We can argue the merits of McGee’s resurgence and the Lakers’ young core, but most everyone outside L.A. would agree that any coach should struggle to regularly compete with that group. The question remains: What options does Walton have at his disposal? The Lakers brass, which also includes general manager Rob Pelinka, saddled the coach with Lance Stephenson, Kentavious Caldwell-Pope and Svi Mykhailiuk as his only other wing options (Michael Beasley is also nursing a hand injury).

Ball and Ingram, a pair of No. 2 overall picks who have been the subject of much trade discussion, had drawn most of Walton’s ire. The coach called for “more passion” and “more fight” from them after a 22-point loss to the Minnesota Timberwolves last week, and following a brief rebuttal from Ball and Ingram, Walton said of his starters on Sunday, “I really thought we’d come out with better energy.

Kuzma, who has been the Lakers’ best player in James’ absence, added, “As a team, we need to be more engaged in the sense of have an effort. And that starts with me. I played like crap today.”

Ingram and Ball may both be in danger of a benching were Rondo and James healthy, but with a dearth of capable wings and no other point guard options, their starting jobs appear safe. Caldwell-Pope is a theoretical 3-and-D wing who hasn’t been great at either for the Lakers this season, so the most logical adjustment would be to replace McGee with former Defensive Player of the Year Tyson Chandler as a last line of defense behind a porous perimeter. That does not boost much confidence.

What does it say about the roster that a player acquired through an early season buyout might be their best shot to avoid losing to yet another single-digit win team? What did the Lakers expect when they signed Stephenson, Beasley, McGee and Rondo to one-year deals in hopes of pushing their pursuit of big-name free agents to July 2019? They’re not building a team. They’re biding their time.

Even if Walton earns a stay of execution with a win over the Bulls, his tenure in Los Angeles might still be on death row. There is no guarantee James is cleared when he is reevaluated on Wednesday or that he can carry as significant a burden when he does return, and the Lakers are headed for a brutal stretch of the schedule after playing Chicago, with 10 of their final 12 games before the All-Star break coming against playoff contenders.

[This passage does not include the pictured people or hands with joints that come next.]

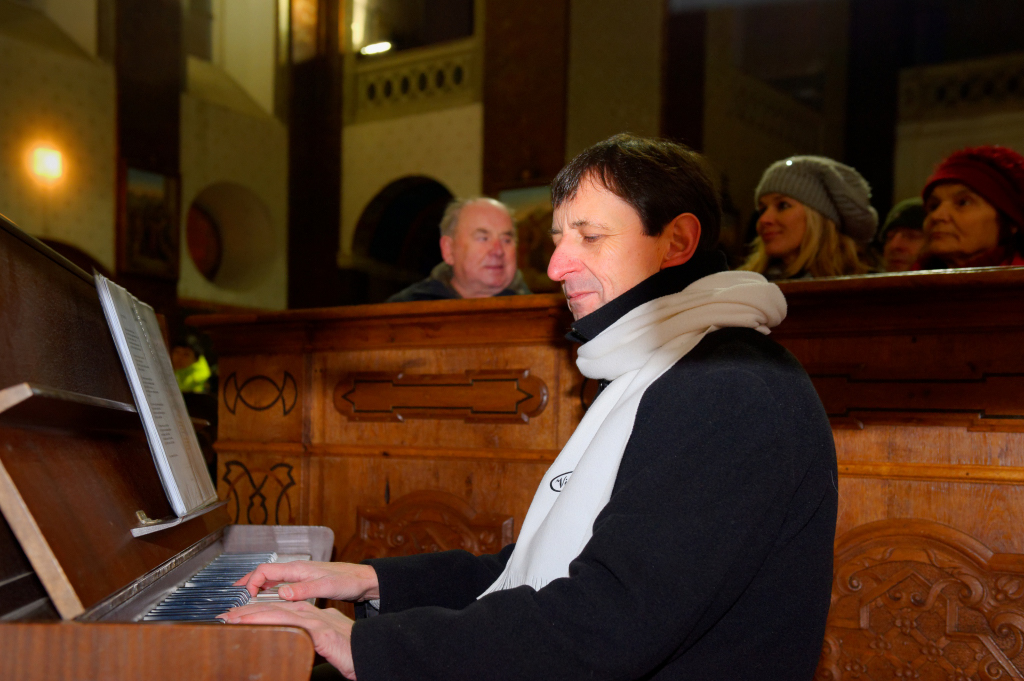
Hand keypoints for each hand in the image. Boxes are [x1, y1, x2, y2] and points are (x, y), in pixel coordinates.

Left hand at [220, 601, 356, 678]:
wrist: (376, 653)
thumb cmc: (353, 653)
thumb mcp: (328, 645)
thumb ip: (313, 640)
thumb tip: (298, 645)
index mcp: (316, 618)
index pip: (283, 611)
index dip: (261, 612)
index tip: (240, 617)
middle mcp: (316, 615)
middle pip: (277, 608)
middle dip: (250, 611)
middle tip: (227, 615)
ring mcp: (318, 621)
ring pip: (280, 613)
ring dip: (254, 614)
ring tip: (232, 618)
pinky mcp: (322, 632)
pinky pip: (291, 624)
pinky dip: (271, 621)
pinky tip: (257, 624)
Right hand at [233, 561, 379, 601]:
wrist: (362, 580)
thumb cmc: (347, 581)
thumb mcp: (326, 587)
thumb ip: (303, 590)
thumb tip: (281, 593)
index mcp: (297, 568)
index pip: (265, 570)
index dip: (251, 581)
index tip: (246, 597)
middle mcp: (296, 569)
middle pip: (265, 571)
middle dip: (248, 580)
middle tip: (234, 592)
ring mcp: (300, 574)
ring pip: (272, 576)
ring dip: (257, 583)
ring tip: (245, 594)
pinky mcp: (305, 580)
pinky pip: (280, 581)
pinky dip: (268, 586)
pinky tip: (268, 595)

Their current 23-21 record could fall below .500 with or without LeBron, meaning they would lose hold of the eighth seed two-thirds of the way through the season.

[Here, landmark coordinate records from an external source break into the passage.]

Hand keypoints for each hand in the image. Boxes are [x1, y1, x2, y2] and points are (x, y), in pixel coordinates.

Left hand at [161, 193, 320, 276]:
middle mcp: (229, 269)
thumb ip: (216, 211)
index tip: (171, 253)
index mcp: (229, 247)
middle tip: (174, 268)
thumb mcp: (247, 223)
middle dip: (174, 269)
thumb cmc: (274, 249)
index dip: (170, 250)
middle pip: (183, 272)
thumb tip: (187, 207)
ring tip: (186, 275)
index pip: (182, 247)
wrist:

ESPN’s Adrian Wojnarowski reported in mid-December, “If they’re going to be able to go to Jeanie Buss and sell her on replacing Luke Walton, they better be trying to do it off a season where they missed the playoffs or off of a long losing streak. Because she has been fiercely loyal to Luke Walton.”

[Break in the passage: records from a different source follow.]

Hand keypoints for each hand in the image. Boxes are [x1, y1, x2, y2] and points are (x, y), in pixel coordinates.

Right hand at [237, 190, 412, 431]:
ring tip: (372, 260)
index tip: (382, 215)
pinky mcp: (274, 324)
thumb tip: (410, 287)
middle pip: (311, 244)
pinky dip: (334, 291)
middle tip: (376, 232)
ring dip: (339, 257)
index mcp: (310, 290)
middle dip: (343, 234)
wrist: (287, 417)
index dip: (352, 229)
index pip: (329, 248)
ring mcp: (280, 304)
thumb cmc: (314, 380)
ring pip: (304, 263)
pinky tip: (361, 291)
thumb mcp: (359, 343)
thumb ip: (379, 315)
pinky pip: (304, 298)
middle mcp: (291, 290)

So, Johnson may have his opportunity to pitch Buss on bringing in his own guy in the coming weeks. Walton knows this and insinuated as much in an interview with The Athletic’s Sam Amick last week:

“At the end of the day, you either get fired or you don’t. But when you get fired and you tried to do it to please other people, then you’re going to have regret. If you get fired, but you went out and you did it your way and you coached what you believed in, then you can live with that. You can sleep at night, and you move on to what’s next.”

Then what? You lose a promising young coach who has improved the team’s record in each of his first three seasons and had the Lakers hunting a home playoff seed before James went down, and you replace him with whom? A retread like Mark Jackson, Jason Kidd or Tyronn Lue, or another promising young coach, like Jerry Stackhouse, who might require an even greater learning curve than Walton?

The more you think of candidates who could both command a LeBron-led team and be the sort of player development coach the young Lakers so desperately need, the more you realize that the coach isn’t the real problem with the Lakers this season. It’s a roster problem, and that is on Johnson and Pelinka. They won’t fire themselves, so Walton is their scapegoat. Such is life as LeBron’s coach.